Action item: Extend the Robodebt settlement announcement, picking up right after its final sentence.

Extract:
=== Begin Enclosure ===
16 November 2020 – Gordon Legal announces today the settlement of the Robodebt Class Action, subject to the approval of the Federal Court of Australia.

The settlement reached with the Commonwealth of Australia means that if approved by the Court, since the commencement of the Robodebt Class Action, more than $1.2 billion in financial benefit will have been provided to approximately 400,000 group members.

In settling the class action, the Commonwealth has not admitted that it was legally liable to Group Members.


The total financial outcome achieved is made up as follows:

  • The Commonwealth has today agreed to pay $112 million in compensation to approximately 400,000 eligible individual Group Members, including legal costs;
  • The Commonwealth is repaying more than $720 million in debts collected from Group Members invalidly and will continue to provide refunds;
  • The Commonwealth has agreed to drop claims for approximately $398 million in debts it had invalidly asserted against group members of the class action;
  • Subject to Court Approval, a Settlement Distribution Scheme will provide that eligible individual Group Members’ entitlements will be assessed and all amounts due to them be paid in 2021.
=== End Enclosure ===
Source records
=== Begin Enclosure ===
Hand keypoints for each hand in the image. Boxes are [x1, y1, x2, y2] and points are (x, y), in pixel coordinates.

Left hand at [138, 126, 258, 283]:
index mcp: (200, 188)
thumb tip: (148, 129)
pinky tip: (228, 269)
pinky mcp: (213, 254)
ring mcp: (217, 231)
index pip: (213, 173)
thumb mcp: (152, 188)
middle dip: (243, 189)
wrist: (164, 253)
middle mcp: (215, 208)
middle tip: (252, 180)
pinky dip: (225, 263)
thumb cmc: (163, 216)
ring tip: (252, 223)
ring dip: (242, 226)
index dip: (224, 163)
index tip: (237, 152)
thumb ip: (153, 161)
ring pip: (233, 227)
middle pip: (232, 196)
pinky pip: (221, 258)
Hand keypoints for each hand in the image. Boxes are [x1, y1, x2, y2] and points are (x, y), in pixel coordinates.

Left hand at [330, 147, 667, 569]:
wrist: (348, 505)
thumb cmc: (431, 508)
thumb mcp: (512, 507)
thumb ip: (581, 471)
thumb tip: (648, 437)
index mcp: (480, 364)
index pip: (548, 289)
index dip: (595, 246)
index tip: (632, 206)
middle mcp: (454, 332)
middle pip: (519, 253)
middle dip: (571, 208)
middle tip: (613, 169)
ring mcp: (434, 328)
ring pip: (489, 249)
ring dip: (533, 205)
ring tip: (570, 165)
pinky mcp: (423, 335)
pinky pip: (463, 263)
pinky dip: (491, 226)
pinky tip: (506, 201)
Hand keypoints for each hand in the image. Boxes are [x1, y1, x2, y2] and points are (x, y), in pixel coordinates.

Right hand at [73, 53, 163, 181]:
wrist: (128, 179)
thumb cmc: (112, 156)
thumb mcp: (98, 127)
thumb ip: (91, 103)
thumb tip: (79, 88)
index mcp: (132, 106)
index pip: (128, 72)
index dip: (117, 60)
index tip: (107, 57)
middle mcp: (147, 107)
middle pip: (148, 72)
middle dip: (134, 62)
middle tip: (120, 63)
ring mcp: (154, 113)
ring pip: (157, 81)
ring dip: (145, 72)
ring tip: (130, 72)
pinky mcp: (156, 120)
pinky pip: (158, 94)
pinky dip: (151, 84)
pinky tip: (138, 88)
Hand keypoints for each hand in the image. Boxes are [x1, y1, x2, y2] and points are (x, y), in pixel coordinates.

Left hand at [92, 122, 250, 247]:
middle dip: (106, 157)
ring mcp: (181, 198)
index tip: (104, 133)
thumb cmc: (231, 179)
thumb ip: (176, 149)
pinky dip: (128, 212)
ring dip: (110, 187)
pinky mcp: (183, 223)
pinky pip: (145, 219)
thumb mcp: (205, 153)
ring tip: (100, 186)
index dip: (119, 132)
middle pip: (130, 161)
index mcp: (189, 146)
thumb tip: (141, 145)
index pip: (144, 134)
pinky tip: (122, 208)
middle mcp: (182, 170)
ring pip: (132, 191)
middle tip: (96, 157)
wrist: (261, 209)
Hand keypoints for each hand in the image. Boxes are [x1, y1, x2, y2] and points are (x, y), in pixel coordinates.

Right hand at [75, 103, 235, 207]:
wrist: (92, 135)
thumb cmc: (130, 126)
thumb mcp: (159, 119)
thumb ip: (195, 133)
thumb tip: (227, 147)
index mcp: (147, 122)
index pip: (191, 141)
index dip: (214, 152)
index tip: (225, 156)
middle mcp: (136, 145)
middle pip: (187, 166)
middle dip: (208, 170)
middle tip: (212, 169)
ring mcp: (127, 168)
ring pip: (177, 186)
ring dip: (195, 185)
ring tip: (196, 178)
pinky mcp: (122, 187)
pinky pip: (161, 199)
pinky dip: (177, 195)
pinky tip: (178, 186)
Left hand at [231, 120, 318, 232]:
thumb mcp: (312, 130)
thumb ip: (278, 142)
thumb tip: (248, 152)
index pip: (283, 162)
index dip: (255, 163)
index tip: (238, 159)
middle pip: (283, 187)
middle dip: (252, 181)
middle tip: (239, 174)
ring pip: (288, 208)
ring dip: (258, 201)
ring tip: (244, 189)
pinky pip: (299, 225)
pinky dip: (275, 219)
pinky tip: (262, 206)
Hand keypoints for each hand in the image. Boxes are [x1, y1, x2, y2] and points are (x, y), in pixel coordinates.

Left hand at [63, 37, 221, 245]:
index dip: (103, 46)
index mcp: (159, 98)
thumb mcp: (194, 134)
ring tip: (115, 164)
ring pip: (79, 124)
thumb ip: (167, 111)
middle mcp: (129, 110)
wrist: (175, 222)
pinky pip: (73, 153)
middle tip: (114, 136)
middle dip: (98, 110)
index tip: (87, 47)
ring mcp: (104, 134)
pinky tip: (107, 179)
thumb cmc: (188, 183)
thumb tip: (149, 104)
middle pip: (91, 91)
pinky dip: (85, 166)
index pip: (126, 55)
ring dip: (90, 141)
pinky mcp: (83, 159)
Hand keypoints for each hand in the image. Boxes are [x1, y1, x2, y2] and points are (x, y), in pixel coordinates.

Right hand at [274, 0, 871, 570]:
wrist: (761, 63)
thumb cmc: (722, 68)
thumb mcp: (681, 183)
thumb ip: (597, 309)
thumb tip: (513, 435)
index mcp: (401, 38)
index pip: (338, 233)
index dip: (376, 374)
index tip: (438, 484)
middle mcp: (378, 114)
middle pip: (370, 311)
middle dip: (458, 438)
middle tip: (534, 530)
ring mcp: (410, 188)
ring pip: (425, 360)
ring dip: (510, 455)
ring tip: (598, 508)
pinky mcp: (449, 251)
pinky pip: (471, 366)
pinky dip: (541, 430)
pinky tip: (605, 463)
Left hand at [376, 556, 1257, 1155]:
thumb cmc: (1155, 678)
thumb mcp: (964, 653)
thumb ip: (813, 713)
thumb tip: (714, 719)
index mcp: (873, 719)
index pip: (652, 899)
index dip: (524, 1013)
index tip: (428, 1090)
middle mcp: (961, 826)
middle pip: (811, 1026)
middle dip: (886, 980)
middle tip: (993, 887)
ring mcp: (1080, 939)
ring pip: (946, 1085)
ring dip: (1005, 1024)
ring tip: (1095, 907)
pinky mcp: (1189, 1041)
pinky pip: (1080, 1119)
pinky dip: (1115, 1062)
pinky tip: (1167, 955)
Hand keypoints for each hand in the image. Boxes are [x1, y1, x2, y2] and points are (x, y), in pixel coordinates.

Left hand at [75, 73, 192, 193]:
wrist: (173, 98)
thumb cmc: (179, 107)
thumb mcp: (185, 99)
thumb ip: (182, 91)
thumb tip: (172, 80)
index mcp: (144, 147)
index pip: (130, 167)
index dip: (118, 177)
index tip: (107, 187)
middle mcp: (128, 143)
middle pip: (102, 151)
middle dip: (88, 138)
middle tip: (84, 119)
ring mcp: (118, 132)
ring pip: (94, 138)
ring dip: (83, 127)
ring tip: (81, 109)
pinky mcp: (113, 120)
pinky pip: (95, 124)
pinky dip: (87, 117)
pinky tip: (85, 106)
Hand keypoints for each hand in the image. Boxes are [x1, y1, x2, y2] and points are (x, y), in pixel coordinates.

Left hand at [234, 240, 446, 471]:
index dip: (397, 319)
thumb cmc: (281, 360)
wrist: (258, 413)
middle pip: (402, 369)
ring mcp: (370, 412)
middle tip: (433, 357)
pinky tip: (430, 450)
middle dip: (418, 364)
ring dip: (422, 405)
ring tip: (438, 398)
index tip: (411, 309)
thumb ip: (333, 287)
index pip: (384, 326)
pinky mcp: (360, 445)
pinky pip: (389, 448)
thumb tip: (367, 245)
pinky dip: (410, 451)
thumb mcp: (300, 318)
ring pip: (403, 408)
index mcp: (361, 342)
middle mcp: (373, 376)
=== End Enclosure ===
Answer for the task:
Subject to approval by the Court, a notice setting out the details of the proposed Settlement Distribution Scheme and the Court approval process will be provided to all Group Members.

Gordon Legal Partner, Andrew Grech said:

“We want to acknowledge the courage of the lead applicants; Katherine, Elyane, Steven, Felicity, Shannon and Devon, who led these proceedings on behalf of all Robodebt victims in pursuit of this class action, which has allowed this outcome to be achieved today.

Our clients have asked us to especially thank Bill Shorten for his relentless pursuit of this issue, for his compassion over the last four years for vulnerable Australians hurt by Robodebt and for bringing the case to Gordon Legal’s attention when it seemed that all other options had been exhausted and only resorting to the legal system would help.

Once again we would like to acknowledge the work of the legal team at Victoria Legal Aid, who worked tirelessly to bring a number of individual claims before the Federal Court before the Class Action was commenced as well as the efforts of many community legal services in the Welfare Rights Network, such as Social Security Rights Victoria who have been advocating for victims of Robodebt for the last few years.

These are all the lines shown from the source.